*DOCUMENT TEXT:*
*****
After a full academic year of researching, designing, building and testing sponsored projects, teams of UA engineering students will present their work at the 14th annual Engineering Design Day next Tuesday.
The Interdisciplinary Engineering Design Program divided 500 engineering seniors into teams to work on design projects sponsored by faculty, UA clubs and companies like Raytheon, Honeywell Aerospace and Texas Instruments.
Ara Arabyan, aerospace and mechanical engineering associate professor, is the director of the Engineering Clinic at the UA and has organized Engineering Design Day since 2009.
“This is the biggest event of the year,” Arabyan said.
He said the event is a university-industry partnership—it not only provides undergraduate engineers with a real-life design experience, but also gives companies a fresh perspective from a team of graduating engineers.
The engineering seniors will display their work throughout the Grand Ballroom in the Student Union Memorial Center and along the UA Mall for the public to see and for judges to evaluate.
Arabyan said there are 130 judges from the industry who are broken up into 22 pods, each of which will have their own schedule of what projects to visit.
The pods of judges will then evaluate and nominate projects for the 22 awards before each is randomly assigned to an award, where they will visit the nominated projects and determine a winner.
Heather Moore, coordinator for career engagement, said this year there will be 99 projects competing for more than $17,000 in prizes and trophies. For the first time ever, there are students competing from every department in the College of Engineering.
“We have some very inspiring projects, including development of a 3-D printer to print temporary graft tissue, enhancing the launch capabilities for an automated life rescue boat, developing better environmental humidity inside a spacesuit and lots of different biomedical, biosystems and aerospace projects among other topics,” Moore said.
*****
*EXTRACTED MATERIAL:*
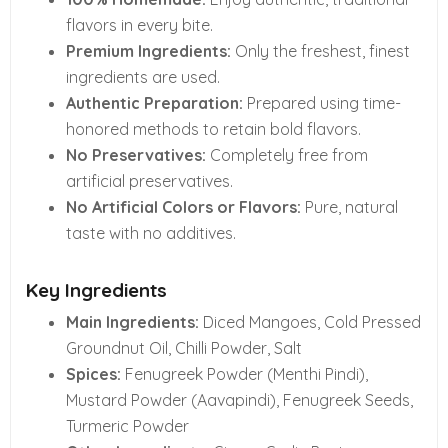
flavors in every bite.
Premium Ingredients:
Only the freshest, finest
ingredients are used.
Authentic Preparation:
Prepared using time-
honored methods to retain bold flavors.
No Preservatives:
Completely free from
artificial preservatives.
No Artificial Colors or Flavors:
Pure, natural
taste with no additives.
Key Ingredients
Main Ingredients:
Diced Mangoes, Cold Pressed
Groundnut Oil, Chilli Powder, Salt
Spices:
Fenugreek Powder (Menthi Pindi),
Mustard Powder (Aavapindi), Fenugreek Seeds,
Turmeric Powder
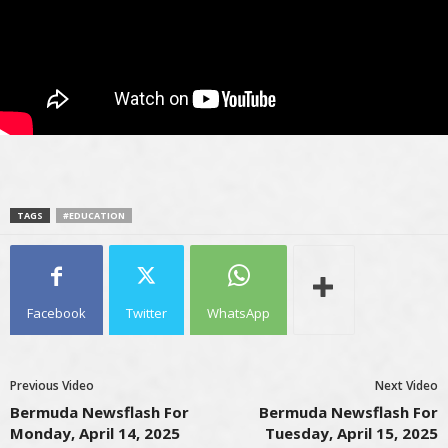
TAGS
#EDUCATION
Facebook
Twitter
WhatsApp
Previous Video
Next Video
Bermuda Newsflash For
Bermuda Newsflash For
Monday, April 14, 2025
Tuesday, April 15, 2025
*****
*TASK SET:*
a: List the companies that the Engineering Design Day article names as project sponsors.
b: Write a continuation of the Engineering Design Day article, beginning after its final sentence.

*ANSWERS IN ORDER:*
a: Raytheon, Honeywell Aerospace, Texas Instruments

b:
Arabyan said this year will bring an all time high of 500 student participants-—that’s up from 370 students from last year.
Design Day’s new smartphone app acts as a digital guide to the event. The app and the event website both give readers the chance to access a map of the event, schedule, project descriptions and other features.
Arabyan said the app—which cost around a few thousand dollars create, update and host on Google Play and Apple App Store—will allow attendees to access Design Day information easier.
He added that the Design Day website, which has a back end for organizers, has cost around a total of $75,000 to maintain over the years he’s run the program.
“All of this money doesn’t come from the university,” Arabyan said. “It comes from the companies, they pay for all this.”
Although many schools across the country hold a capstone similar to this, Arabyan said that he always hears from judges that the UA’s is the best.
“Nobody is as well organized as this,” Arabyan said. “They don’t have the website, they don’t have the app, they don’t have the tools.”